A Organização das Nações Unidas (ONU) manifestou, nesta quarta-feira, 08, preocupação sobre a quantidade de casos de cólera que estão sendo registrados no Quênia. O país africano foi afetado por chuvas intensas que culminaram em enchentes que deixaram 257 mortos. A Organização Mundial da Saúde (OMS) detalhou que, em Tana River, uma das partes mais afetadas pelas inundações, já foram contabilizados 44 casos da doença.
O coordenador residente da ONU no Quênia, Stephen Jackson, afirmou, porém, que o governo e os parceiros nacionais e internacionais devem ter condições de conter o avanço do problema. “Contivemos a cólera no passado, mas essa é uma preocupação importante”, alertou. Tal enfermidade é caracterizada por ser uma infecção intestinal aguda. A transmissão ocorre através de alimentos e água contaminados.

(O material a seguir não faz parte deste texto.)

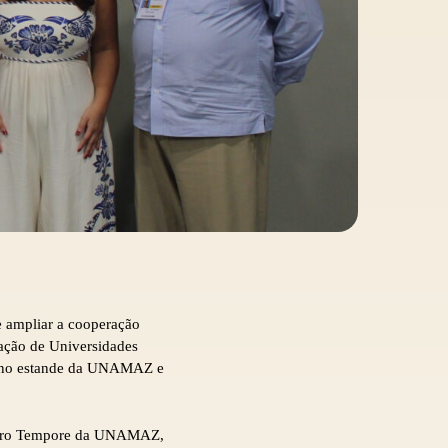
e ampliar a cooperação
ação de Universidades
a no estande da UNAMAZ e
te Pro Tempore da UNAMAZ,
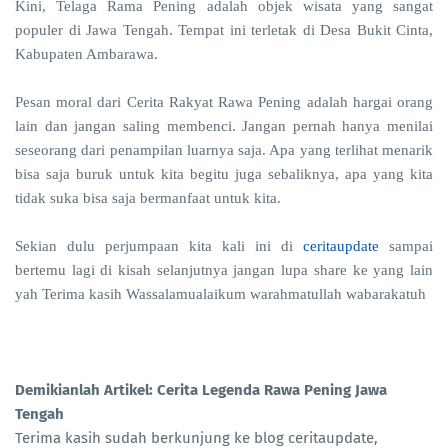
Kini, Telaga Rama Pening adalah objek wisata yang sangat
populer di Jawa Tengah. Tempat ini terletak di Desa Bukit Cinta,
Kabupaten Ambarawa.
Pesan moral dari Cerita Rakyat Rawa Pening adalah hargai orang
lain dan jangan saling membenci. Jangan pernah hanya menilai
seseorang dari penampilan luarnya saja. Apa yang terlihat menarik
bisa saja buruk untuk kita begitu juga sebaliknya, apa yang kita
tidak suka bisa saja bermanfaat untuk kita.
Sekian dulu perjumpaan kita kali ini di
ceritaupdate
sampai
bertemu lagi di kisah selanjutnya jangan lupa share ke yang lain
yah Terima kasih Wassalamualaikum warahmatullah wabarakatuh
Demikianlah Artikel: Cerita Legenda Rawa Pening Jawa
Tengah
Terima kasih sudah berkunjung ke blog ceritaupdate,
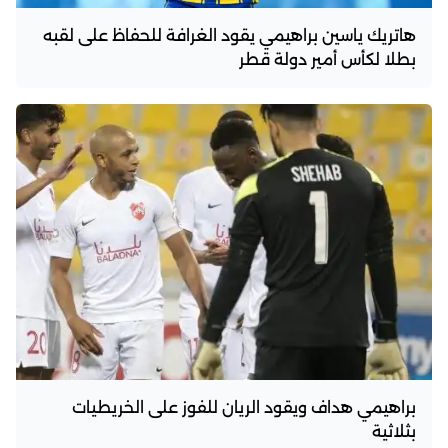
هاتريك ياسين براهيمي يقود الغرافة للحفاظ على لقبه
بطلا لكأس أمير دولة قطر
براهيمي هداف ويقود الريان للفوز على الخريطيات
بثلاثية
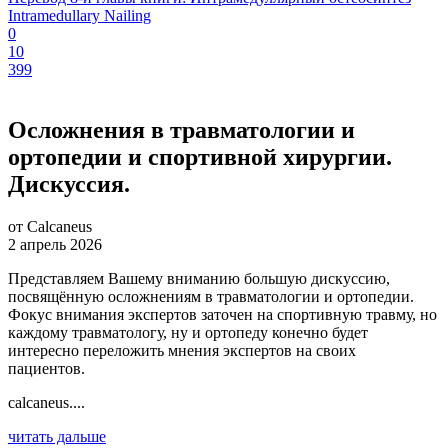
Intramedullary Nailing
0
10
399
Осложнения в травматологии и
ортопедии и спортивной хирургии.
Дискуссия.
от Calcaneus
2 апрель 2026
Представляем Вашему вниманию большую дискуссию,
посвящённую осложнениям в травматологии и ортопедии.
Фокус внимания экспертов заточен на спортивную травму, но
каждому травматологу, ну и ортопеду конечно будет
интересно переложить мнения экспертов на своих
пациентов.
calcaneus....
читать дальше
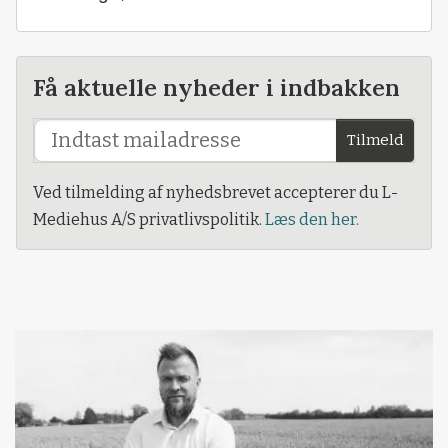
Få aktuelle nyheder i indbakken
Tilmeld
Ved tilmelding af nyhedsbrevet accepterer du L-
Mediehus A/S privatlivspolitik.
Læs den her.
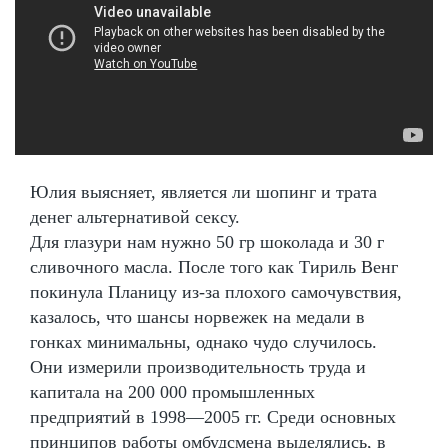
Юлия выясняет, является ли шопинг и трата
денег альтернативой сексу.
Для глазури нам нужно 50 гр шоколада и 30 г
сливочного масла. После того как Тириль Венг
покинула Планицу из-за плохого самочувствия,
казалось, что шансы норвежек на медали в
гонках минимальны, однако чудо случилось.
Они измерили производительность труда и
капитала на 200 000 промышленных
предприятий в 1998—2005 гг. Среди основных
принципов работы омбудсмена выделялись, в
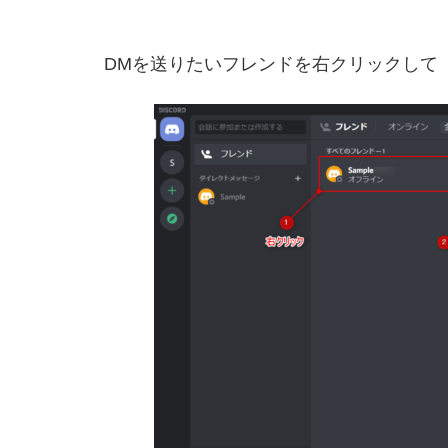
DMを送りたいフレンドを右クリックして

Em todo o leste da África, mais de 400 pessoas morreram durante a temporada de chuvas que, neste ano, foi intensificada pelo fenômeno climático El Niño que começou ainda em 2023. No fim do ano passado, fortes precipitações relacionadas com o fenômeno no Quênia, na Somália e na Etiópia causaram mais de 300 óbitos em um período em que a região estava se recuperando da pior seca das últimas quatro décadas.
“As inundações devastadoras e sem precedentes expuseram as duras realidades da mudança climática, tirando vidas e deslocando comunidades”, pontuou a diretora regional para o leste e o Chifre da África da Organização Mundial para as Migrações (OMM), Rana Jaber.

El Niño e desastre nas Américas
A combinação entre o El Niño e as mudanças climáticas do aquecimento global também geraram um recorde de desastres na América Latina e no Caribe em 2023, conforme informou a Organização Meteorológica Mundial (OMM) nesta quarta-feira. Em comunicado, a Organização destaca que o período foi o mais quente a já ter sido registrado na região e que “uma grande mudança” na distribuição de chuvas causou secas e incêndios florestais, bem como inundações e deslizamentos.
O relatório detalhou que, no ano passado, foram notificados 67 episódios de desastres meteorológicos, hidrológicos e climáticos nesses locais e que 77% desses casos envolviam tempestades e enchentes. Entre eles há, por exemplo, o furacão Otis que deixou 45 mortos e danos milionários em Acapulco, no México; a seca que resultou no nível mais baixo do rio Negro na Amazônia em mais de 120 anos; o verão mais seco no Uruguai em 42 anos; e as chuvas torrenciais que causaram mortes e deslizamentos no sudeste do Brasil em fevereiro e em países como na Jamaica, Haiti e República Dominicana no mês de novembro.